In one corner of the suite, Fannie Lou Hamer listened in silence. Before coming to Atlantic City, Hamer had heard about Humphrey’s civil rights record and had looked forward to meeting him. Now she struggled to see the heart of a good Samaritan behind the smile of a politician. “Senator Humphrey,” she said, “I’ve been praying about you and you’re a good man, and you know what’s right. The trouble is you’re afraid to do what you know is right. You just want this job. . . . But Mr. Humphrey, if you take this job, you won’t be worth anything. Mr. Humphrey, I’m going to pray for you again.” Hamer had tears in her eyes. Some said Humphrey also cried. The meeting broke up after another hour. That afternoon, the Credentials Committee postponed its decision until Tuesday. Joseph Rauh, talking to reporters, hid his sinking sense of betrayal. “We can win on the floor and we’ll take it all the way,” he said. The convention began that night with rows of empty seats wr
apped in ribbons labeled “Mississippi.” Walter Mondale’s subcommittee argued until dawn.

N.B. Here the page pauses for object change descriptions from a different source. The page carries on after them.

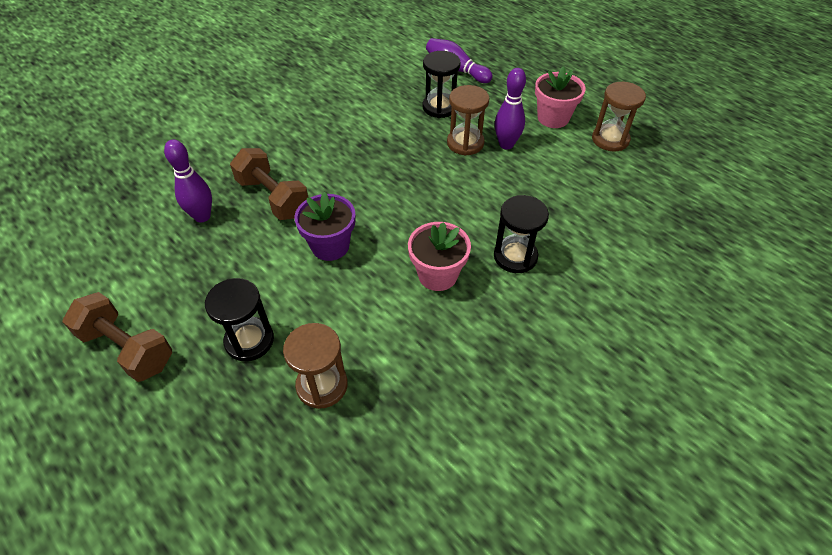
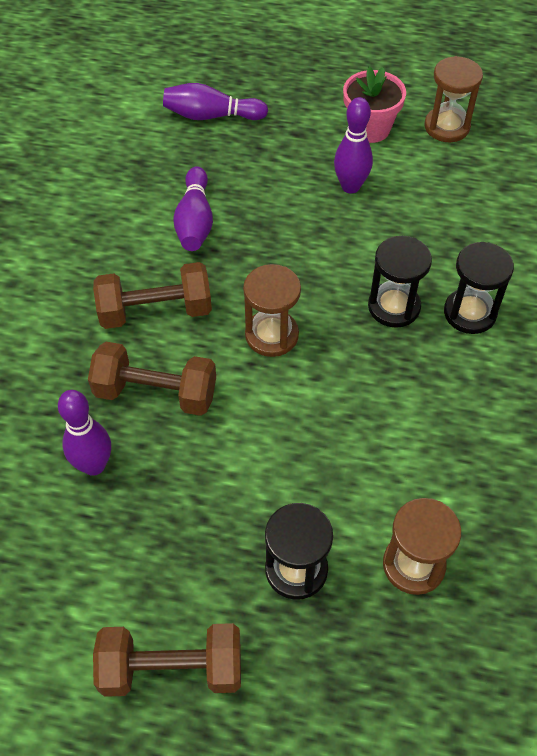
camera: 35 degrees left, 5 degrees up
(318, 155) = (155, 311): none -> brown dumbbell
(330, 246) = (277, 412): purple flower pot -> none
(389, 120) = (195, 221): none -> purple bowling pin
(437, 275) = (415, 378): pink flower pot -> none
(439, 107) = (237, 175): black hourglass -> black hourglass (394, 307)
(465, 143) = (306, 207): brown hourglass -> brown hourglass (271, 335)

By Tuesday morning, Lyndon Johnson had descended into despair. An aide had called to relay Humphrey’s report from Monday’s meeting. He had walked “into the lion’s den,” Humphrey said. He had “listened patiently . . . argued fervently . . . used all the heartstrings that I had, and I made no headway.” Watching the convention’s opening night, Johnson had heard the most widely watched newsmen in America, Chet Huntley and David Brinkley, warn of a floor fight or even a full southern walkout. Telegrams to the White House were now complaining “that the Negroes have taken over the country.” Feeling caught in a racial crossfire, losing control of his convention, Johnson began to contemplate his most drastic option—quitting. He had steamrolled the Civil Rights Act into law, only to watch urban ghettos erupt. He had defied southern segregationists, only to see this ragtag band from Mississippi poised to tear his party apart. “The Freedom Party,” Johnson told a friend, “has control of the convention.” Their challenge was just “an excuse to say I turned on the Negro.” Convinced that his old nemesis, Robert Kennedy, had masterminded the whole affair to embarrass him, Johnson denounced the challenge as “Bobby’s trap.” As his mood darkened, Johnson felt he had no choice. He would finish his term and go home to Texas.